- [WHAT YOU NEED TO DO]: Leave out the pictures and output the data verbatim.

- [DATA FOR THIS EXERCISE]:
##########
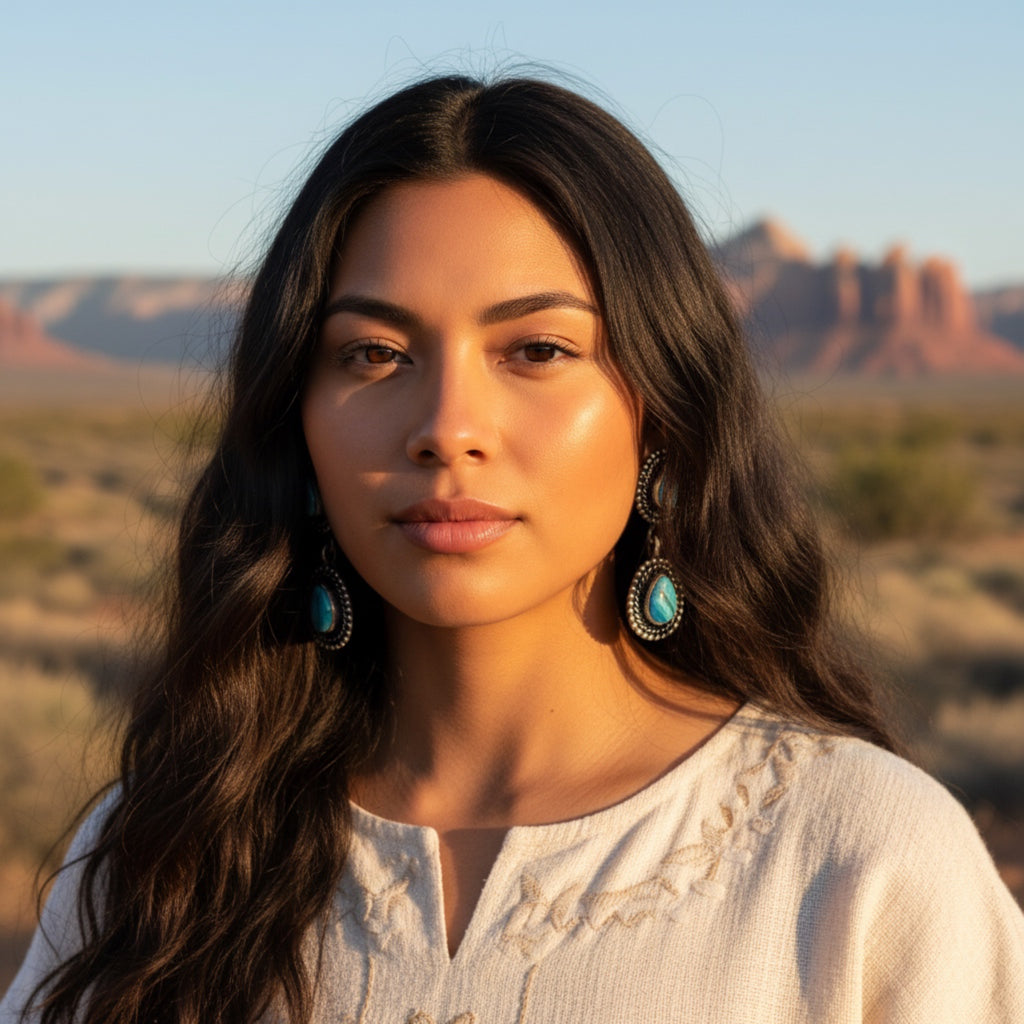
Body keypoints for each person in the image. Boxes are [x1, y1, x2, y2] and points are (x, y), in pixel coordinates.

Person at [2, 74, 1022, 1024]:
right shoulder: (166, 844)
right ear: (296, 422)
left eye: (537, 349)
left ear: (659, 411)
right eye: (374, 353)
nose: (447, 424)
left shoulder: (855, 861)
##########
- [FINISHED EXERCISE]:
Body keypoints for each person in the image. Boxes are [x1, y1, x2, y2] and points are (x, y), in pixel coordinates.

Person at [2, 74, 1022, 1024]:
right shoulder: (166, 844)
right ear: (296, 422)
left eye: (537, 349)
left ear: (659, 411)
right eye: (374, 353)
nose: (447, 424)
left shoulder: (855, 861)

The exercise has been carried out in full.